• Task prompt: Select from the records below every line that has the word "nodes" in it.

• Stored data:
= Beginning of Section =

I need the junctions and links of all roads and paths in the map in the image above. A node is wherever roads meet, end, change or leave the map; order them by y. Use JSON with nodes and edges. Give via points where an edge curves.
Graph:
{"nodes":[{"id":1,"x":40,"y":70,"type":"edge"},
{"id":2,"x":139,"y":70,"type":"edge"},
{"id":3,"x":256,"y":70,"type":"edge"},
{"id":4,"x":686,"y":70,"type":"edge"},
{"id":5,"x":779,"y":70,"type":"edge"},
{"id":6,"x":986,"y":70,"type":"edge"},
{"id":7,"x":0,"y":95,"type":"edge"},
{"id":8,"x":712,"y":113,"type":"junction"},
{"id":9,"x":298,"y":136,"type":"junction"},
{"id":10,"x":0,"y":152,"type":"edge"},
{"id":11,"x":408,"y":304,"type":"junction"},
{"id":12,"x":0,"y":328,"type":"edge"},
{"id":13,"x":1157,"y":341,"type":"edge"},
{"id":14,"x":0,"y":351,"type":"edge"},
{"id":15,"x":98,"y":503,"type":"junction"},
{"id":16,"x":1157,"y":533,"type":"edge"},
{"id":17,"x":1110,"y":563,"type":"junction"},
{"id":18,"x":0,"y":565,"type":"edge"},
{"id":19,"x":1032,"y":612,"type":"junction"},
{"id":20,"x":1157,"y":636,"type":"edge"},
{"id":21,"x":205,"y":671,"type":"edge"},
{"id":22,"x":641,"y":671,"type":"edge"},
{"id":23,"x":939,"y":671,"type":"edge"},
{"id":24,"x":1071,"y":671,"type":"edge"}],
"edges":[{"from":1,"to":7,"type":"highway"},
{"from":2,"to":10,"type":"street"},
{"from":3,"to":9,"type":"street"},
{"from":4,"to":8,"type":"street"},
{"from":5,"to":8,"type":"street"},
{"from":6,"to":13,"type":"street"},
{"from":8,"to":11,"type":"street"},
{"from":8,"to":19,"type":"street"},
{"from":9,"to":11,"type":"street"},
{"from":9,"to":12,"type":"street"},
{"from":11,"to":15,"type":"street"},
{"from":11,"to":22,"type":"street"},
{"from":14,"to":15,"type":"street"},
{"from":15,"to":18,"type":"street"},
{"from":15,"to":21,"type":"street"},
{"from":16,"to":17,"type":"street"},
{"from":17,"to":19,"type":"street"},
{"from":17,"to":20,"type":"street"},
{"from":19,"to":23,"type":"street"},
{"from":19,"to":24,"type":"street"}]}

= End of Section =

• Task response:
I need the junctions and links of all roads and paths in the map in the image above. A node is wherever roads meet, end, change or leave the map; order them by y. Use JSON with nodes and edges. Give via points where an edge curves.
{"nodes":[{"id":1,"x":40,"y":70,"type":"edge"},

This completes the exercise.